◆ Available records:

====

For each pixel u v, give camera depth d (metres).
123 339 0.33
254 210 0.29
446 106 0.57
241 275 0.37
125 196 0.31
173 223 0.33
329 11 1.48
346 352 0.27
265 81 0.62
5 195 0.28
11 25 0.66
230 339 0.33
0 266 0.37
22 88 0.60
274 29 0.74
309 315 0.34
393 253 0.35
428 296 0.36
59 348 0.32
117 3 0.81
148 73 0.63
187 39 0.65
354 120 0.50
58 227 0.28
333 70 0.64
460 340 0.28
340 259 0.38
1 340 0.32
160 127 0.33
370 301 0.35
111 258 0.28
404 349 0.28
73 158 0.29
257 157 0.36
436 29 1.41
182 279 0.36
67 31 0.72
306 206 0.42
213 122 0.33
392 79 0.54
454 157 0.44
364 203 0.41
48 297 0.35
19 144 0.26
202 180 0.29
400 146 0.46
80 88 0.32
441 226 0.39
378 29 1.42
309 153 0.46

====

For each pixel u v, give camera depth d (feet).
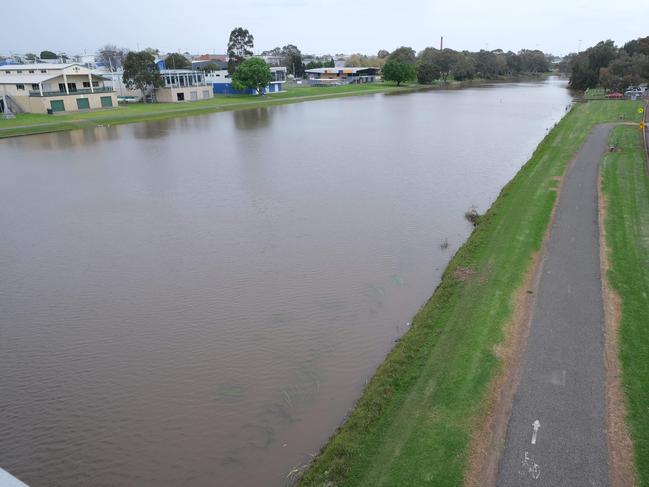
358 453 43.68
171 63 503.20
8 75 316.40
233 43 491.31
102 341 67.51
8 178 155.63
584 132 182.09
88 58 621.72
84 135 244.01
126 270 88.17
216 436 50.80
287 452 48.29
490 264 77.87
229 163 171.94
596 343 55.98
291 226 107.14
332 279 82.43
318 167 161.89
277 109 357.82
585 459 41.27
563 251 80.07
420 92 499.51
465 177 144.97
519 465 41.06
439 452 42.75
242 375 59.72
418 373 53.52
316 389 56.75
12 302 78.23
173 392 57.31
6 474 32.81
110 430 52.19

====

Of all the entries above, repeat only the lines from the line that has "392 79 0.54" to the line that has "309 153 0.46", both lines included, exactly.

◆ Exercise output:
392 79 0.54
454 157 0.44
364 203 0.41
48 297 0.35
19 144 0.26
202 180 0.29
400 146 0.46
80 88 0.32
441 226 0.39
378 29 1.42
309 153 0.46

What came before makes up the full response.